SOURCE PASSAGE:
::::
Internal Observability System¶

MCP Gateway includes a built-in observability system that provides comprehensive performance monitoring, error tracking, and analytics without requiring external observability platforms. All trace data is stored in your database (SQLite/PostgreSQL/MariaDB) and visualized through the Admin UI.

Overview¶

The internal observability system captures detailed performance metrics and traces for:

Tools - Invocation frequency, performance metrics, error rates
Prompts - Rendering frequency, latency percentiles, error tracking
Resources - Fetch frequency, performance metrics, error tracking
HTTP Requests - Complete request/response tracing with timing

Unlike OpenTelemetry (which sends traces to external systems like Phoenix or Jaeger), the internal observability system is self-contained, making it ideal for:

Development and testing environments
Organizations that prefer self-hosted solutions
Scenarios where external observability platforms are not available
Quick performance analysis without additional infrastructure

Key Features¶

Performance Analytics¶

Latency Percentiles: p50, p90, p95, p99 metrics for detailed performance analysis
Duration Tracking: Millisecond-precision timing for all operations
Throughput Metrics: Request counts and rates over time
Comparative Analysis: Side-by-side comparison of multiple resources

Error Tracking¶

Error Rate Monitoring: Percentage of failed operations with health indicators
Error-Prone Analysis: Identify resources with highest failure rates
Status Code Tracking: HTTP response codes and error messages
Root Cause Analysis: Detailed traces with full context

Interactive Dashboards¶

Summary Cards: At-a-glance health status, most used, slowest, and most error-prone resources
Performance Charts: Interactive visualizations using Chart.js
Time-Based Filtering: Analyze performance over custom time ranges
Auto-Refresh: Dashboards update every 60 seconds automatically

Trace Visualization¶

Gantt Chart Timeline: Visual representation of span execution order and timing
Flame Graphs: Hierarchical view of nested operations
Trace Details: Complete trace metadata, attributes, and context
Span Explorer: Drill down into individual operations

Quick Start¶

1. Enable Observability¶

Add to your .env file:

# Enable internal observability
OBSERVABILITY_ENABLED=true

# Automatically trace HTTP requests
OBSERVABILITY_TRACE_HTTP_REQUESTS=true

# Retention and limits
OBSERVABILITY_TRACE_RETENTION_DAYS=7
OBSERVABILITY_MAX_TRACES=100000

# Trace sampling (1.0 = 100%, 0.1 = 10%)
::::
WORK TO DO:
1 - Answer these questions from the MCP Gateway observability page, one line each:
(a) How often do the dashboards refresh on their own?
(b) Which databases can store the trace data?
(c) What value does the sample .env file give OBSERVABILITY_TRACE_RETENTION_DAYS?
2 - State whether each statement agrees with the MCP Gateway observability page, and quote the words that decide it:
(a) The internal observability system sends its traces to Jaeger.
(b) The performance charts are built with Chart.js.
(c) Operations are timed to the nearest second.
3 - Extend the MCP Gateway observability page from the last line shown.
::::
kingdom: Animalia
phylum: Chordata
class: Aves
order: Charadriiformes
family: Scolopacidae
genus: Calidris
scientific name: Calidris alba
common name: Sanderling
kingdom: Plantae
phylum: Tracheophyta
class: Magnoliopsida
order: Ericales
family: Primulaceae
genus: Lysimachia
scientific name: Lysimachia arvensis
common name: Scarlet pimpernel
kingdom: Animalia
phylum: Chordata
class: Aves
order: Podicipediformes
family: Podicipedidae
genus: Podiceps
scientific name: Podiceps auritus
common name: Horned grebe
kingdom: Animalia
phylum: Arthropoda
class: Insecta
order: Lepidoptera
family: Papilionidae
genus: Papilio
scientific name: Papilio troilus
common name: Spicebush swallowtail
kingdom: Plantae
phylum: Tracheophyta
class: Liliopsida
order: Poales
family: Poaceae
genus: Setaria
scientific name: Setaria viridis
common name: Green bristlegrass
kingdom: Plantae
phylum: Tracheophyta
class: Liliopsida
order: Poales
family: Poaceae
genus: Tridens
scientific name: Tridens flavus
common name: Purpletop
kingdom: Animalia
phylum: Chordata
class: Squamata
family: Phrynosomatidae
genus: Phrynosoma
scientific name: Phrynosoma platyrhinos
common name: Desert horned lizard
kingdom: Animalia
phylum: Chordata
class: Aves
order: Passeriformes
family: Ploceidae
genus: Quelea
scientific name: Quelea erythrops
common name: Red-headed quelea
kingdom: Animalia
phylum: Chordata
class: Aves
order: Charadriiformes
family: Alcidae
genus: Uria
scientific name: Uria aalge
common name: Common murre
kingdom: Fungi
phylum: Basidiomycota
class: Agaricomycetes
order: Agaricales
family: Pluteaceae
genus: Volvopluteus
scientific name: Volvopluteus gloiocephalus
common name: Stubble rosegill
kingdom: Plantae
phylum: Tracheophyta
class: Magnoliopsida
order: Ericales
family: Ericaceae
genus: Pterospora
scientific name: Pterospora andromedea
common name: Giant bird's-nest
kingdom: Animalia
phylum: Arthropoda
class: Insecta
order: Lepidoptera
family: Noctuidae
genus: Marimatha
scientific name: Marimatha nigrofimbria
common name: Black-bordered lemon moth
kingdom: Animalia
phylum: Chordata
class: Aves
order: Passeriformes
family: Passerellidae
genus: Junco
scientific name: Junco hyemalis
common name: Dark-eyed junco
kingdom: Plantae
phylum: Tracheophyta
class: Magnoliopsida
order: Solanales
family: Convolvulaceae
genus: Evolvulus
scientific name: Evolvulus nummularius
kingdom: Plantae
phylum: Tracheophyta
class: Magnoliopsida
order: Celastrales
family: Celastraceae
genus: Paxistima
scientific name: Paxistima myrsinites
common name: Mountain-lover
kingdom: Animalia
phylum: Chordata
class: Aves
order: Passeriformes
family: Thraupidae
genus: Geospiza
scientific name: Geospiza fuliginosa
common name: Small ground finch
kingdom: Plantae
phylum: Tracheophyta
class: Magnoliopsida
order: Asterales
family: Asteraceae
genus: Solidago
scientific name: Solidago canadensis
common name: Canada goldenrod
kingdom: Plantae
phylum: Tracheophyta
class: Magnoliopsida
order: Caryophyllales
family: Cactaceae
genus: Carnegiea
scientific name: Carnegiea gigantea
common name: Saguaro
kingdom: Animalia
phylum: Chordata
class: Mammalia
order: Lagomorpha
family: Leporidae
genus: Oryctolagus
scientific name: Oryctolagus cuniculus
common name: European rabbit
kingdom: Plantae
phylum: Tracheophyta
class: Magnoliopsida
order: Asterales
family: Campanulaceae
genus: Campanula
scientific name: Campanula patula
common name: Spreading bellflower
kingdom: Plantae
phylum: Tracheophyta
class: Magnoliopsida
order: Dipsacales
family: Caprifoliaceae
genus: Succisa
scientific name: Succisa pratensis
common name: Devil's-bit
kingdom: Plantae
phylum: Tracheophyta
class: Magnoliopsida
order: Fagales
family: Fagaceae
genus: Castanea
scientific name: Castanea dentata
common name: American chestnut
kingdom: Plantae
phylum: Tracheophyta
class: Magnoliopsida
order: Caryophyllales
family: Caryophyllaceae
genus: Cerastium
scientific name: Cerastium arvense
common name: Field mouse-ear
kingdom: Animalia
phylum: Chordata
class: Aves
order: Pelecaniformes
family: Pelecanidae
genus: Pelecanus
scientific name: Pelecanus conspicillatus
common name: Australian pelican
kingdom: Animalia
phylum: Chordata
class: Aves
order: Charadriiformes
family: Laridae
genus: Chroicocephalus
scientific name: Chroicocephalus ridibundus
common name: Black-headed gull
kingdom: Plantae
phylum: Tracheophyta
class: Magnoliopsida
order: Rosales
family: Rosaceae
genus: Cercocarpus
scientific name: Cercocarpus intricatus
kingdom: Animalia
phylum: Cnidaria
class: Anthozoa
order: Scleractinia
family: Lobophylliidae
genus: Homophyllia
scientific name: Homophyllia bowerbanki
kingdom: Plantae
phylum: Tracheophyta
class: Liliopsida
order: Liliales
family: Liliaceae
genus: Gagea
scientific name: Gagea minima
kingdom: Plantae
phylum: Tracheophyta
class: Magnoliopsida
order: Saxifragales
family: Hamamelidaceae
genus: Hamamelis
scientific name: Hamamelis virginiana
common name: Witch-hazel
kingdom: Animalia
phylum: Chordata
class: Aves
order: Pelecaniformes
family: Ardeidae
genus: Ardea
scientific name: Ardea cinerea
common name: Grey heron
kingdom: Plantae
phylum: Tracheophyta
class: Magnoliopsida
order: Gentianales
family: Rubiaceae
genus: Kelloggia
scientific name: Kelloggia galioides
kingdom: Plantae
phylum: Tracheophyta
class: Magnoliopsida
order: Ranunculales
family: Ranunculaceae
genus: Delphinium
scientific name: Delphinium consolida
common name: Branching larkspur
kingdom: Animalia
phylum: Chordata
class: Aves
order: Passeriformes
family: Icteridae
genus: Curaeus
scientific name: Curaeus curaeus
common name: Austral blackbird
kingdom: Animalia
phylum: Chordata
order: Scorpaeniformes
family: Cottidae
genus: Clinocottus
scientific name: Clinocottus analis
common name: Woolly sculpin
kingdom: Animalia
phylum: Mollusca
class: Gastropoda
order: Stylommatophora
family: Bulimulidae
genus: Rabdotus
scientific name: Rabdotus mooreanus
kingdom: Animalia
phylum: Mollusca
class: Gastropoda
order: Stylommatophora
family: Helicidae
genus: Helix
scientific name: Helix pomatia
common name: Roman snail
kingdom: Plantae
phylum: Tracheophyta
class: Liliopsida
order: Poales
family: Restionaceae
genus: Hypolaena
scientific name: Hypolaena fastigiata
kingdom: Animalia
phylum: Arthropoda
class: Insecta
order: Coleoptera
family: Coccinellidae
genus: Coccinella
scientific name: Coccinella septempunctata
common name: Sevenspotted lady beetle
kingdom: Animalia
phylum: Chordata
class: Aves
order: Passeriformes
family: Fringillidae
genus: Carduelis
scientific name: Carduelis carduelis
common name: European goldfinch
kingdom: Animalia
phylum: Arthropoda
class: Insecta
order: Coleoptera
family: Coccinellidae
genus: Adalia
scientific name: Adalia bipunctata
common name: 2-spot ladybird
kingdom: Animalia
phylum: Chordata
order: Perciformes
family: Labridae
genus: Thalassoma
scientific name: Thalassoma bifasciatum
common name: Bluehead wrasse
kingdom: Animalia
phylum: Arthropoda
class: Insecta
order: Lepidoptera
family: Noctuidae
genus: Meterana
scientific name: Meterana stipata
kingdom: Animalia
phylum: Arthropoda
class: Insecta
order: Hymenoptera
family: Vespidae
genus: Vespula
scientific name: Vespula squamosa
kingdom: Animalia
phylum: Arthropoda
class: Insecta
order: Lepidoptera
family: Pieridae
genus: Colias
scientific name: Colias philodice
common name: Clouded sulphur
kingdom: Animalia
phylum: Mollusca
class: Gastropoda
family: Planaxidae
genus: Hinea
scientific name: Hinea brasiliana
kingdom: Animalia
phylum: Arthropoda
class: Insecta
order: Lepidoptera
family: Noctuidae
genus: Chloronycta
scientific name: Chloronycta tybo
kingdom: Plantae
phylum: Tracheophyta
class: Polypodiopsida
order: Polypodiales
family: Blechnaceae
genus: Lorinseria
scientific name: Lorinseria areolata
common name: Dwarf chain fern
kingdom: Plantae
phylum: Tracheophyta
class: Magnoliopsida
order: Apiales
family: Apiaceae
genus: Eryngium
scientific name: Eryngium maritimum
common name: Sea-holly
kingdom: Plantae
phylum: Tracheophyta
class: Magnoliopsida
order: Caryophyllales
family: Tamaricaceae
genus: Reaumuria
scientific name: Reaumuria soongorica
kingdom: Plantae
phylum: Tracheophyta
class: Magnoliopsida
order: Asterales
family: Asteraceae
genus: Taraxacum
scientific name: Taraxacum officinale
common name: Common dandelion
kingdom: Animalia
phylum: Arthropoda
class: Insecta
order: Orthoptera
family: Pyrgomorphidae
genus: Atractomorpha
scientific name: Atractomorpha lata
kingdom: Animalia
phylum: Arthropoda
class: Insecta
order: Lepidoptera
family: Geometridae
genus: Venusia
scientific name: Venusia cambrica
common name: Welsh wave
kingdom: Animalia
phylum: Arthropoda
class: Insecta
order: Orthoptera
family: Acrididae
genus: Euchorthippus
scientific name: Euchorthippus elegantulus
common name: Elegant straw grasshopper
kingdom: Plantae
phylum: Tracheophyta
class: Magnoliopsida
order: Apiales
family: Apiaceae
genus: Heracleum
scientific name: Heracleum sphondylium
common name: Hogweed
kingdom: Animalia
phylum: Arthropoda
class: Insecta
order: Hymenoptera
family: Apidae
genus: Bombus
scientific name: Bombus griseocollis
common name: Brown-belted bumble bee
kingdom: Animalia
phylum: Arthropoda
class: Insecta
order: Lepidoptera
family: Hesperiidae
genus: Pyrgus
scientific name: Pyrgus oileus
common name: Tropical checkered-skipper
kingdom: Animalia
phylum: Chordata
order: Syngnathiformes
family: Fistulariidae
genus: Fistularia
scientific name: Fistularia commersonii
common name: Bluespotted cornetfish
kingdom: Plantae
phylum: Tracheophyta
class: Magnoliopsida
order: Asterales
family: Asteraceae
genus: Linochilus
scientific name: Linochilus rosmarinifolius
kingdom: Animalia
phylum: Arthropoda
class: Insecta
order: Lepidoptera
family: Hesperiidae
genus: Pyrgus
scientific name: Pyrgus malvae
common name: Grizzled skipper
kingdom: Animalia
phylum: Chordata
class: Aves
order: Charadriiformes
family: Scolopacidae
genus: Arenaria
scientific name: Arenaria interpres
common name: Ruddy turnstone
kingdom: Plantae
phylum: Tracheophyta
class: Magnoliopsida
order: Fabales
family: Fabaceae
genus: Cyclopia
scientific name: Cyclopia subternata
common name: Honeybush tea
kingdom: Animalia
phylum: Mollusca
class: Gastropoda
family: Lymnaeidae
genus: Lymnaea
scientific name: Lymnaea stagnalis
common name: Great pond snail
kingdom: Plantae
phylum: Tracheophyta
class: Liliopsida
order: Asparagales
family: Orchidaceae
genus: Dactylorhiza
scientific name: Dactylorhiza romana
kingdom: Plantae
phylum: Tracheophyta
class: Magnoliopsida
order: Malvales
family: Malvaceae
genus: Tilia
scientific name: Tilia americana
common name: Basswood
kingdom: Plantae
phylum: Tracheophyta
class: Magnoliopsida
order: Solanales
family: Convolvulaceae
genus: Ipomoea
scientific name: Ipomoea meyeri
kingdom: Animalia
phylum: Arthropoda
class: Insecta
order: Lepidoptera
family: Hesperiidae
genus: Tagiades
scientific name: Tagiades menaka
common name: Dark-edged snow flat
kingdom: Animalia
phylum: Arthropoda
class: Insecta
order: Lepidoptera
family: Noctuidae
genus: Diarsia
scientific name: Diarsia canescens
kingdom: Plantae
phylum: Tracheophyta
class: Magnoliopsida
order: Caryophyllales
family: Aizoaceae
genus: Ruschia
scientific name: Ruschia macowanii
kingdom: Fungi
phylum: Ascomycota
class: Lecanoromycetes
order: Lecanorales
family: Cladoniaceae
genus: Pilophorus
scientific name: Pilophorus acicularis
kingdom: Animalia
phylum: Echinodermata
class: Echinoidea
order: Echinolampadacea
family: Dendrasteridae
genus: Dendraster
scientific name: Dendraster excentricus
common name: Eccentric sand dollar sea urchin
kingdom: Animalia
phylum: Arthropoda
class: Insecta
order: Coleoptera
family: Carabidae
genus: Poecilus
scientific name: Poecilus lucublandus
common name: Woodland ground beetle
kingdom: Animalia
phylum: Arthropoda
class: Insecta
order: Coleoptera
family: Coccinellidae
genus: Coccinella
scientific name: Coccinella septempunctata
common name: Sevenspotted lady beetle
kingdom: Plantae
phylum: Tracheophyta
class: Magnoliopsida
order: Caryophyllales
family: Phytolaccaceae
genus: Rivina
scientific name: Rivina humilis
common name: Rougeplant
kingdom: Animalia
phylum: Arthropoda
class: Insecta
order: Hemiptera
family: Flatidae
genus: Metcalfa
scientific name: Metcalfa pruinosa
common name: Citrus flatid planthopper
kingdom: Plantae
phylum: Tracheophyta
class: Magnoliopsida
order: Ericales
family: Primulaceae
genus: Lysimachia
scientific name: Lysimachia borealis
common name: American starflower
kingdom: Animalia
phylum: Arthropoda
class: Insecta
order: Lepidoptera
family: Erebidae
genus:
::::
ANSWERS FOR THE EXERCISE:
1 -
(a) Every 60 seconds.
(b) SQLite, PostgreSQL, and MariaDB.
(c) 7.

2 -
(a) No: "Unlike OpenTelemetry (which sends traces to external systems like Phoenix or Jaeger), the internal observability system is self-contained"
(b) Yes: "Performance Charts: Interactive visualizations using Chart.js"
(c) No: "Duration Tracking: Millisecond-precision timing for all operations"

3 -
OBSERVABILITY_SAMPLE_RATE=1.0

# Exclude paths (regex patterns)
OBSERVABILITY_EXCLUDE_PATHS=/health,/healthz,/ready,/metrics,/static/.*

# Enable metrics and events
OBSERVABILITY_METRICS_ENABLED=true
OBSERVABILITY_EVENTS_ENABLED=true

2. Start MCP Gateway¶

# With environment variables
export OBSERVABILITY_ENABLED=true
mcpgateway

# Or start development server
make dev

3. Access Admin UI¶

Navigate to the Observability section in the Admin UI:

http://localhost:4444/admin/observability

Configuration Reference¶

Core Settings¶

Variable	Description	Default	Options
`OBSERVABILITY_ENABLED`	Master switch for internal observability	`false`	`true`, `false`
`OBSERVABILITY_TRACE_HTTP_REQUESTS`	Auto-trace HTTP requests	`true`	`true`, `false`

Retention & Limits¶

Variable	Description	Default	Range
`OBSERVABILITY_TRACE_RETENTION_DAYS`	Days to retain trace data	`7`	1-365
`OBSERVABILITY_MAX_TRACES`	Maximum traces to store	`100000`	1000+

Sampling & Filtering¶

Variable	Description	Default	Range
`OBSERVABILITY_SAMPLE_RATE`	Trace sampling rate	`1.0`	0.0-1.0
`OBSERVABILITY_EXCLUDE_PATHS`	Regex patterns to exclude	`/health,/healthz,/ready,/metrics,/static/.*`	Comma-separated

Feature Flags¶

Variable	Description	Default	Options
`DB_METRICS_RECORDING_ENABLED`	Enable execution metrics (tool/resource/prompt/server/A2A)	`true`	`true`, `false`
`OBSERVABILITY_METRICS_ENABLED`	Enable metrics collection	`true`	`true`, `false`
`OBSERVABILITY_EVENTS_ENABLED`	Enable event logging	`true`	`true`, `false`

Admin UI Dashboards¶

Tools Dashboard¶

Path: /admin/observability/tools

Provides comprehensive analytics for MCP tool invocations:

Summary Cards¶

Overall Health: Success rate with color-coded status
Green: <5% errors (healthy)
Yellow: 5-20% errors (degraded)
Red: >20% errors (unhealthy)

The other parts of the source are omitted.